Saved data entries:
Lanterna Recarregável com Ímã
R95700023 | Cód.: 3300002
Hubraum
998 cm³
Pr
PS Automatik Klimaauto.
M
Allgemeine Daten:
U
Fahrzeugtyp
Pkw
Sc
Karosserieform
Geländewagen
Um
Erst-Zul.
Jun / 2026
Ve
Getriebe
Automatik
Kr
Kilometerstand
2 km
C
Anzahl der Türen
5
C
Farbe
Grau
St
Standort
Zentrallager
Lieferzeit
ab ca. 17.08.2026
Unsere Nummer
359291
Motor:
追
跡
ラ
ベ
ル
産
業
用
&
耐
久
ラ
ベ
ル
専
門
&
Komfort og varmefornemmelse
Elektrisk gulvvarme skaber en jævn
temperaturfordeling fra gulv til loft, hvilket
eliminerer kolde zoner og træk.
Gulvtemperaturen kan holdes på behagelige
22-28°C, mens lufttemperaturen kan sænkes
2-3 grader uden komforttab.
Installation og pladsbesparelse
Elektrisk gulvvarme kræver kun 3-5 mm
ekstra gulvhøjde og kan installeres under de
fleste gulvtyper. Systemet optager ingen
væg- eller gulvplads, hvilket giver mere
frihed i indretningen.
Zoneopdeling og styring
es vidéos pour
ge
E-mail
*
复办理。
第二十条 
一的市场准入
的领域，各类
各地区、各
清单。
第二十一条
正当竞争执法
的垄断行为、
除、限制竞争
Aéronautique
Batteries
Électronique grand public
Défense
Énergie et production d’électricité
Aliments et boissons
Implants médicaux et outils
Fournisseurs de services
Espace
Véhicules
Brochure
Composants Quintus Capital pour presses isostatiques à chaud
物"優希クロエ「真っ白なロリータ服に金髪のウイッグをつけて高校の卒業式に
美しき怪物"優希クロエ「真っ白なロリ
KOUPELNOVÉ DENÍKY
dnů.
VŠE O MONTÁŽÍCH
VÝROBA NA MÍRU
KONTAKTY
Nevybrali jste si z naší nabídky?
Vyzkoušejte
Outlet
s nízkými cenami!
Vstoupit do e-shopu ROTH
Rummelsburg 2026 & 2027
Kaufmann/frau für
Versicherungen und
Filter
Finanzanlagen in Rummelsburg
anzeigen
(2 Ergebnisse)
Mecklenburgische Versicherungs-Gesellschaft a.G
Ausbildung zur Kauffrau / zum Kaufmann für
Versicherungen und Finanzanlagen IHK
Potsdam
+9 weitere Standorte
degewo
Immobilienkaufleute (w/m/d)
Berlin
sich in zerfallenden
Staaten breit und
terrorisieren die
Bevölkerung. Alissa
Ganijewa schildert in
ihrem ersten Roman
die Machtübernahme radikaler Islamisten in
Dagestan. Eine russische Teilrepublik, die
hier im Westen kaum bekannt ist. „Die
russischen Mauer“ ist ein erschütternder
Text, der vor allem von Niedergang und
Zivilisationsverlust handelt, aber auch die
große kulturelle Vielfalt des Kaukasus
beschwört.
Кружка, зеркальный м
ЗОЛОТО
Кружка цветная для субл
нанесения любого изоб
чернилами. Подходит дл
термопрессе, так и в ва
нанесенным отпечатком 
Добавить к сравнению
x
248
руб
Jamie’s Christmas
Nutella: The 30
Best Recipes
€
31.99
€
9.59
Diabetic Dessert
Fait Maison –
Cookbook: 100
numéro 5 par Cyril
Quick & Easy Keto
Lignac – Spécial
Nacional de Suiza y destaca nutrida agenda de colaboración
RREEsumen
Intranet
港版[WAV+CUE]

Written task:
Reproduce every line of the data above word for word, keeping the original order.

Result:
Lanterna Recarregável com Ímã
R95700023 | Cód.: 3300002
Hubraum
998 cm³
Pr
PS Automatik Klimaauto.
M
Allgemeine Daten:
U
Fahrzeugtyp
Pkw
Sc
Karosserieform
Geländewagen
Um
Erst-Zul.
Jun / 2026
Ve
Getriebe
Automatik
Kr
Kilometerstand
2 km
C
Anzahl der Türen
5
C
Farbe
Grau
St
Standort
Zentrallager
Lieferzeit
ab ca. 17.08.2026
Unsere Nummer
359291
Motor:
追
跡
ラ
ベ
ル
産
業
用
&
耐
久
ラ
ベ
ル
専
門
&
Komfort og varmefornemmelse
Elektrisk gulvvarme skaber en jævn
temperaturfordeling fra gulv til loft, hvilket
eliminerer kolde zoner og træk.
Gulvtemperaturen kan holdes på behagelige
22-28°C, mens lufttemperaturen kan sænkes
2-3 grader uden komforttab.
Installation og pladsbesparelse
Elektrisk gulvvarme kræver kun 3-5 mm
ekstra gulvhøjde og kan installeres under de
fleste gulvtyper. Systemet optager ingen
væg- eller gulvplads, hvilket giver mere
frihed i indretningen.
Zoneopdeling og styring
es vidéos pour
ge
E-mail
*
复办理。
第二十条 
一的市场准入
的领域，各类
各地区、各
清单。
第二十一条
正当竞争执法
的垄断行为、
除、限制竞争
Aéronautique
Batteries
Électronique grand public
Défense
Énergie et production d’électricité
Aliments et boissons
Implants médicaux et outils
Fournisseurs de services
Espace
Véhicules
Brochure
Composants Quintus Capital pour presses isostatiques à chaud
物"優希クロエ「真っ白なロリータ服に金髪のウイッグをつけて高校の卒業式に
美しき怪物"優希クロエ「真っ白なロリ
KOUPELNOVÉ DENÍKY
dnů.
VŠE O MONTÁŽÍCH
VÝROBA NA MÍRU
KONTAKTY
Nevybrali jste si z naší nabídky?
Vyzkoušejte
Outlet
s nízkými cenami!
Vstoupit do e-shopu ROTH
Rummelsburg 2026 & 2027
Kaufmann/frau für
Versicherungen und
Filter
Finanzanlagen in Rummelsburg
anzeigen
(2 Ergebnisse)
Mecklenburgische Versicherungs-Gesellschaft a.G
Ausbildung zur Kauffrau / zum Kaufmann für
Versicherungen und Finanzanlagen IHK
Potsdam
+9 weitere Standorte
degewo
Immobilienkaufleute (w/m/d)
Berlin
sich in zerfallenden
Staaten breit und
terrorisieren die
Bevölkerung. Alissa
Ganijewa schildert in
ihrem ersten Roman
die Machtübernahme radikaler Islamisten in
Dagestan. Eine russische Teilrepublik, die
hier im Westen kaum bekannt ist. „Die
russischen Mauer“ ist ein erschütternder
Text, der vor allem von Niedergang und
Zivilisationsverlust handelt, aber auch die
große kulturelle Vielfalt des Kaukasus
beschwört.
Кружка, зеркальный м
ЗОЛОТО
Кружка цветная для субл
нанесения любого изоб
чернилами. Подходит дл
термопрессе, так и в ва
нанесенным отпечатком 
Добавить к сравнению
x
248
руб
Jamie’s Christmas
Nutella: The 30
Best Recipes
€
31.99
€
9.59
Diabetic Dessert
Fait Maison –
Cookbook: 100
numéro 5 par Cyril
Quick & Easy Keto
Lignac – Spécial
Nacional de Suiza y destaca nutrida agenda de colaboración
RREEsumen
Intranet
港版[WAV+CUE]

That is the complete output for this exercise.